Now at last we are seeing the emergence of a much more systematic approach by the PM but, disastrously it is a systematic approach to destroy the foundations for long term wealth creation in the UK.

 

Theresa May cannot be unaware of the business disruption she is causing. It’s not just her actions and deliberate neglect driving a UK airline to bankruptcy or telling auto industry investors they’d be mad to invest here. Not just government policy paralysis on everything not related to No Deal preparation. Not just private sector cash blown on stockpiling. Not just goods leaving foreign ports without anyone knowing the trading regime that will be in force when they arrive.
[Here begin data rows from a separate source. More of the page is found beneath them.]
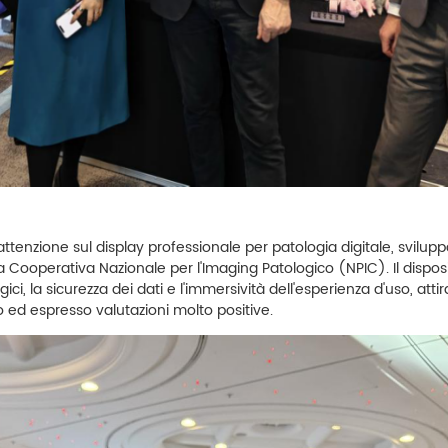
attenzione sul display professionale per patologia digitale, svilupp
a Cooperativa Nazionale per l'Imaging Patologico (NPIC). Il dispo
ogici, la sicurezza dei dati e l'immersività dell'esperienza d'uso, at
o ed espresso valutazioni molto positive.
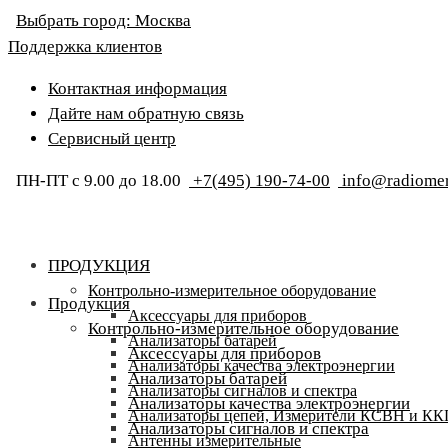
Выбрать город:
Москва
Поддержка клиентов
Контактная информация
Дайте нам обратную связь
Сервисный центр
ПН-ПТ с 9.00 до 18.00
+7(495) 190-74-00
info@radiomer
ПРОДУКЦИЯ
Контрольно-измерительное оборудование
Продукция
Аксессуары для приборов
Контрольно-измерительное оборудование
Анализаторы батарей
Аксессуары для приборов
Анализаторы качества электроэнергии
Анализаторы батарей
Анализаторы сигналов и спектра
Анализаторы качества электроэнергии
Анализаторы цепей, Измерители КСВН и К
Анализаторы сигналов и спектра
Антенны измерительные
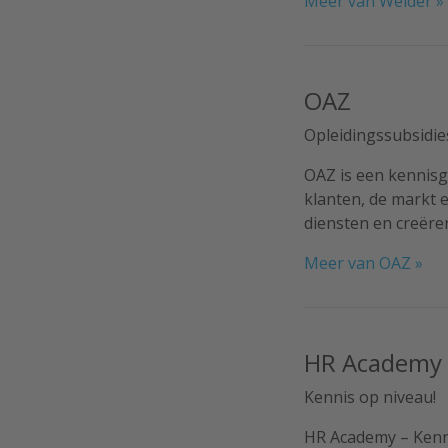
Meer van Welder »
OAZ
Opleidingssubsidie
OAZ is een kennisg
klanten, de markt 
diensten en creëren
Meer van OAZ »
HR Academy
Kennis op niveau!
HR Academy – Kenni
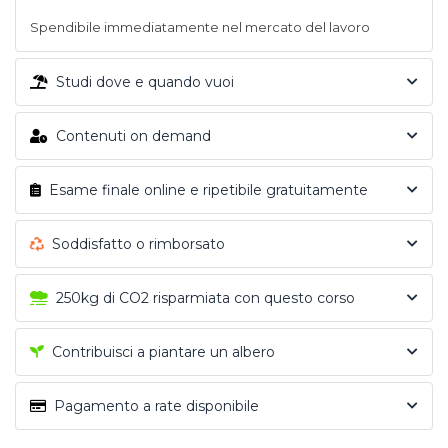
Spendibile immediatamente nel mercato del lavoro
Studi dove e quando vuoi
Contenuti on demand
Esame finale online e ripetibile gratuitamente
Soddisfatto o rimborsato
250kg di CO2 risparmiata con questo corso
Contribuisci a piantare un albero
Pagamento a rate disponibile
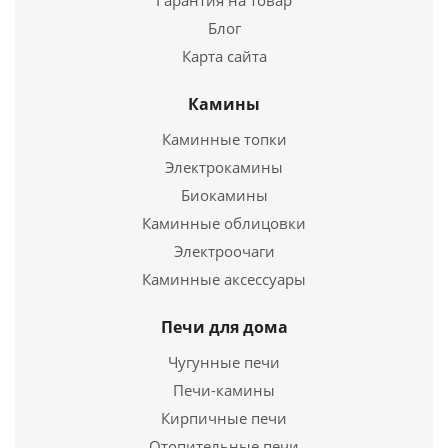
Гарантия на товар
Подробнее
Блог
Карта сайта
Купить в 1 клик
Камины
Каминные топки
Электрокамины
Биокамины
Твердотопливный котел Куппер ПРО -22 (2.0)
Каминные облицовки
Электроочаги
52 970
руб.
Каминные аксессуары
Страна
Россия
Твердотопливный котел Куппер ПРО -16 (2.0)
Длина
745 мм.
Печи для дома
Ширина
485 мм.
47 970
руб.
Чугунные печи
Высота
967 мм.
Печи-камины
Страна
Россия
Подробнее
Длина
Кирпичные печи
685 мм.
Ширина
485 мм.
Отопительные печи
Soon it will end as the harsh reality, worst for the poor, of rising food prices and empty shelves and the effects of 100,000 NHS vacancies and shortages of vital medicines.

 

I’ve been trying to think of a historical precedent for any Prime Minister knowingly planning such damage to wealth creation and I can’t find any. Can you? Maggie Thatcher decimated manufacturing with the high pound but she at least used it to reintroduce necessary restraint into union behaviour and tame inflation.

 

For those old enough to remember the 80s my best analogy for an industrial wrecking ball on Theresa May’s scale would have to be Arthur Scargill whose confrontational term as mineworkers leader saw the brutal decimation of the coal industry.

 

This is not an observation on the merits or demerits of Brexit. It is a cry of despair at the utter indifference of a British Prime Minister for the vital, complex and interdependent system of wealth creation that feeds and serves customers, provides lasting and fulfilling jobs, and pays pensions.